SCOPE: Most people are vitamin D insufficient around the world. Vitamin D intestinal absorption should thus be optimized. The role of the ATP-binging cassette G5/G8 (ABCG5/G8) heterodimer in vitamin D intestinal efflux is investigated. METHODS AND RESULTS: Both cholecalciferol and 25-hydroxycholecalciferol apical effluxes are increased by ABCG5/G8 overexpression in human Griptite cells. Mice deficient in ABCG5/G8 at the intestinal level (I-Abcg5/g8-/- mice) display an accumulation of cholecalciferol in plasma in females and in liver in males compared to control animals. I-Abcg5/g8-/- mice display a delay in cholecalciferol postprandial response after gavage compared with controls. 25-Hydroxycholecalciferol transfer from plasma to lumen is observed in vivo in intestine-perfused mice, and the lack of intestinal ABCG5/G8 complex induces a decrease in this efflux, while vitamin D bile excretion remains unchanged. CONCLUSION: Overall, it is showed for the first time that the ABCG5/G8 heterodimer regulates the kinetics of absorption of dietary vitamin D by contributing to its efflux back to the lumen, and that it also participates in vitamin D transintestinal efflux.
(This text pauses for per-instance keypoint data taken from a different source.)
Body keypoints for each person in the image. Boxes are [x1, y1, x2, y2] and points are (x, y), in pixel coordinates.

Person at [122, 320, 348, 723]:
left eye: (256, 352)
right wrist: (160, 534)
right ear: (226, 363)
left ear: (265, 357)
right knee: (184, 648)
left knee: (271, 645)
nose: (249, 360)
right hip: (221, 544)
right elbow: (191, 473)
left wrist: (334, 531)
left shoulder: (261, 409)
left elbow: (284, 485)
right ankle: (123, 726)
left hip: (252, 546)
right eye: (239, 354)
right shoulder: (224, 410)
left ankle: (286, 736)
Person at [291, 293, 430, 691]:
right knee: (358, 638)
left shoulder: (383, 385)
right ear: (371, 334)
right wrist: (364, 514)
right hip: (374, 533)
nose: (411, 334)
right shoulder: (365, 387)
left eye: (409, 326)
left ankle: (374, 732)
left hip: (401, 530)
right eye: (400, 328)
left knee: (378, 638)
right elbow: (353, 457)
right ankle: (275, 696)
Vitamin A Deficiency during the Perinatal Period and First Weeks of Life Modifies Vitamin A and Lipid Postprandial Metabolism in Both Female and Male Young Rats.
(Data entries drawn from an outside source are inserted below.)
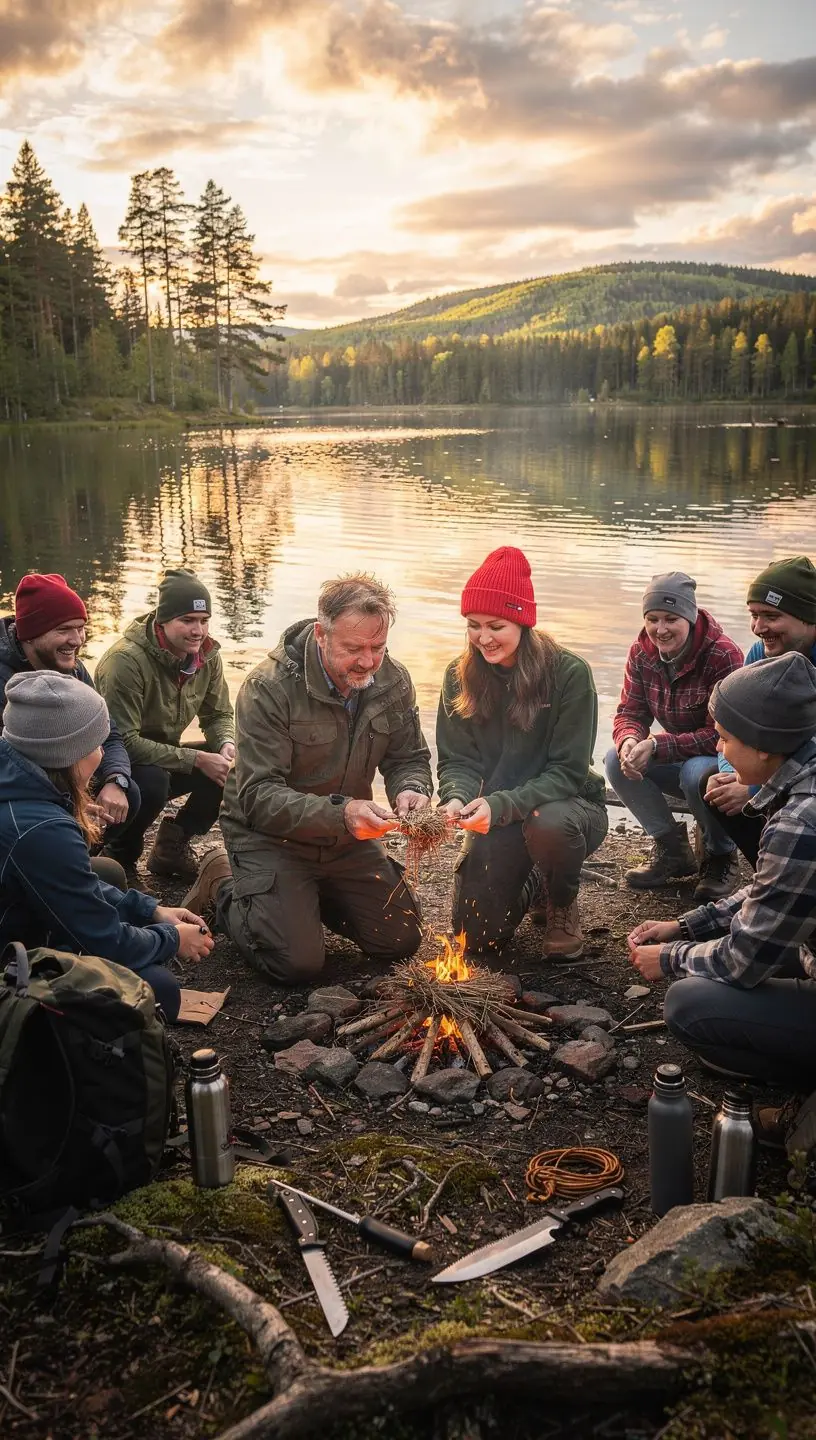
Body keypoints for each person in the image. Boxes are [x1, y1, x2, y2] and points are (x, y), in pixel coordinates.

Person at [183, 573, 433, 985]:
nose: (368, 661)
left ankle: (303, 901)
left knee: (400, 941)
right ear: (321, 634)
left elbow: (409, 757)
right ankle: (223, 883)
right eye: (353, 648)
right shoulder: (268, 687)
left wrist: (412, 788)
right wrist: (344, 814)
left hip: (345, 838)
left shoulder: (394, 680)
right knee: (296, 964)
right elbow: (258, 797)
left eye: (378, 647)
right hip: (270, 835)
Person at [627, 654, 816, 1160]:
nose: (718, 748)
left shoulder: (802, 820)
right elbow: (771, 894)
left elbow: (742, 962)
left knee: (688, 1004)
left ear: (764, 744)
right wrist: (684, 925)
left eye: (726, 738)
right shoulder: (802, 776)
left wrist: (669, 958)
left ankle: (803, 1085)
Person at [0, 672, 214, 1022]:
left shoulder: (19, 781)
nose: (102, 755)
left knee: (109, 874)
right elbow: (104, 940)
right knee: (158, 990)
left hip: (15, 912)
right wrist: (172, 939)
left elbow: (67, 881)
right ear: (67, 751)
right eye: (97, 745)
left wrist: (151, 911)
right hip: (9, 959)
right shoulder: (42, 829)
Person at [436, 546, 608, 961]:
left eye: (496, 626)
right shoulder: (459, 675)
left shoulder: (569, 674)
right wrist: (456, 797)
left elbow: (567, 773)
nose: (484, 638)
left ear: (523, 621)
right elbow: (458, 760)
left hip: (567, 808)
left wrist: (499, 804)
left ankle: (561, 901)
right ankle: (534, 879)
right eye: (474, 625)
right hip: (501, 814)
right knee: (474, 937)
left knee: (549, 823)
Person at [605, 571, 743, 900]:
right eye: (652, 619)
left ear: (690, 618)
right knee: (614, 760)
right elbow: (630, 712)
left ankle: (720, 856)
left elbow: (720, 736)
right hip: (675, 754)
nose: (660, 629)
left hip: (721, 758)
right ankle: (672, 851)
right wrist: (629, 741)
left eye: (671, 619)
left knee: (695, 771)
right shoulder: (641, 652)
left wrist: (656, 745)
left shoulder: (723, 655)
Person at [95, 569, 234, 880]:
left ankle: (171, 848)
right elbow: (123, 741)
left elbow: (218, 714)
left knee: (227, 766)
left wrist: (226, 743)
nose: (198, 631)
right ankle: (119, 858)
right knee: (154, 781)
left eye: (204, 620)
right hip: (112, 766)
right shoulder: (125, 662)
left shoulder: (207, 656)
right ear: (163, 620)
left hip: (163, 757)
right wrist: (196, 759)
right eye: (187, 620)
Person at [0, 573, 140, 863]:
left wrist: (116, 779)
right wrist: (65, 802)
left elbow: (108, 732)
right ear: (30, 633)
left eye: (81, 628)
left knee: (132, 791)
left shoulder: (72, 668)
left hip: (60, 778)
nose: (77, 640)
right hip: (19, 794)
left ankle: (81, 860)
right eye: (64, 629)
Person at [704, 555, 816, 869]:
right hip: (785, 767)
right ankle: (769, 872)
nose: (758, 627)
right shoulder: (761, 653)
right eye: (754, 615)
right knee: (714, 785)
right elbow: (736, 724)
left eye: (771, 616)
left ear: (808, 617)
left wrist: (756, 788)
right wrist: (738, 776)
SCOPE: The effect of vitamin A deficiency on vitamin A and lipid postprandial metabolism in young rats is addressed, considering the effect of sex. METHODS AND RESULTS: Sprague-Dawley rats are fed either 400 UI.kg-1 vitamin A diet (vitamin A-deficient (VAD) diet) or 2300 UI.kg-1 vitamin A (control diet), before being mated. Mothers receive the same VAD or control diet during gestation and lactation. Offspring receive the same diet than mothers until 8 weeks of age. VAD diet-fed female and male offspring display a severe vitamin A deficiency with no body weight or glucose tolerance defects. Fasting plasma triglyceride concentrations are decreased in VAD diet-fed animals compared to controls (p < 0.05). Retinyl ester postprandial responses after vitamin A gavage, expressed as area under the curves, are not different in VAD diet-fed and control animals, although retinyl ester postprandial peak is significantly delayed (p < 0.05) in VAD diet-fed rats. Lipids also accumulate in the distal part of the intestine after gavage and [1-13 C]-oleate postprandial response is decreased in VAD diet-fed males. CONCLUSION: Vitamin A deficiency modulates both vitamin A absorption rate and lipid postprandial metabolism, which can partly explain the altered fasting lipid status observed in VAD diet-fed offspring.

The Presence of Pulses within a Meal can Alter Fat-Soluble Vitamin Bioavailability.

SCOPE: It is widely advised to increase pulse consumption. However, pulses are rich in molecules displaying lipid-lowering properties, including fibers, phytates, saponins, and tannins. The effects of pulses on fat-soluble vitamin bioavailability were thus explored. METHODS: Vitamin A (ß-carotene and retinyl palmitate), vitamin E (α-tocopherol), vitamin D (cholecalciferol), and vitamin K (phylloquinone) bioaccessibility was evaluated by assessing micellarization after in vitro digestion of meals containing either potatoes (control), household-cooked, or canned pulses. The obtained mixed micelles were delivered to Caco-2 cells to evaluate vitamin uptake. The impact of fibers, phytates, saponins, and tannins on both phylloquinone (used as a model vitamin) bioaccessibility and uptake were then specifically assessed. RESULTS: The presence of pulses significantly decreased both vitamin bioaccessibility (up to -65% for ß-carotene, -69% for retinyl-palmitate, -45% for cholecalciferol, -53% for α-tocopherol and -67% for phylloquinone) and uptake (-40% for retinyl-palmitate, -67% for cholecalciferol, -50% for α-tocopherol and -57% for phylloquinone). Effects on bioaccessibility, but not on uptake, are dependent on pulse cooking method. Phylloquinone bioaccessibility is specifically impacted by saponins, tannins, and fibers while its uptake is impacted by saponins, fibers, and phytates. CONCLUSION: Pulses can alter fat-soluble micronutrient bioavailability. Pulses should thus be cooked appropriately and consumed within micronutrient-rich meals.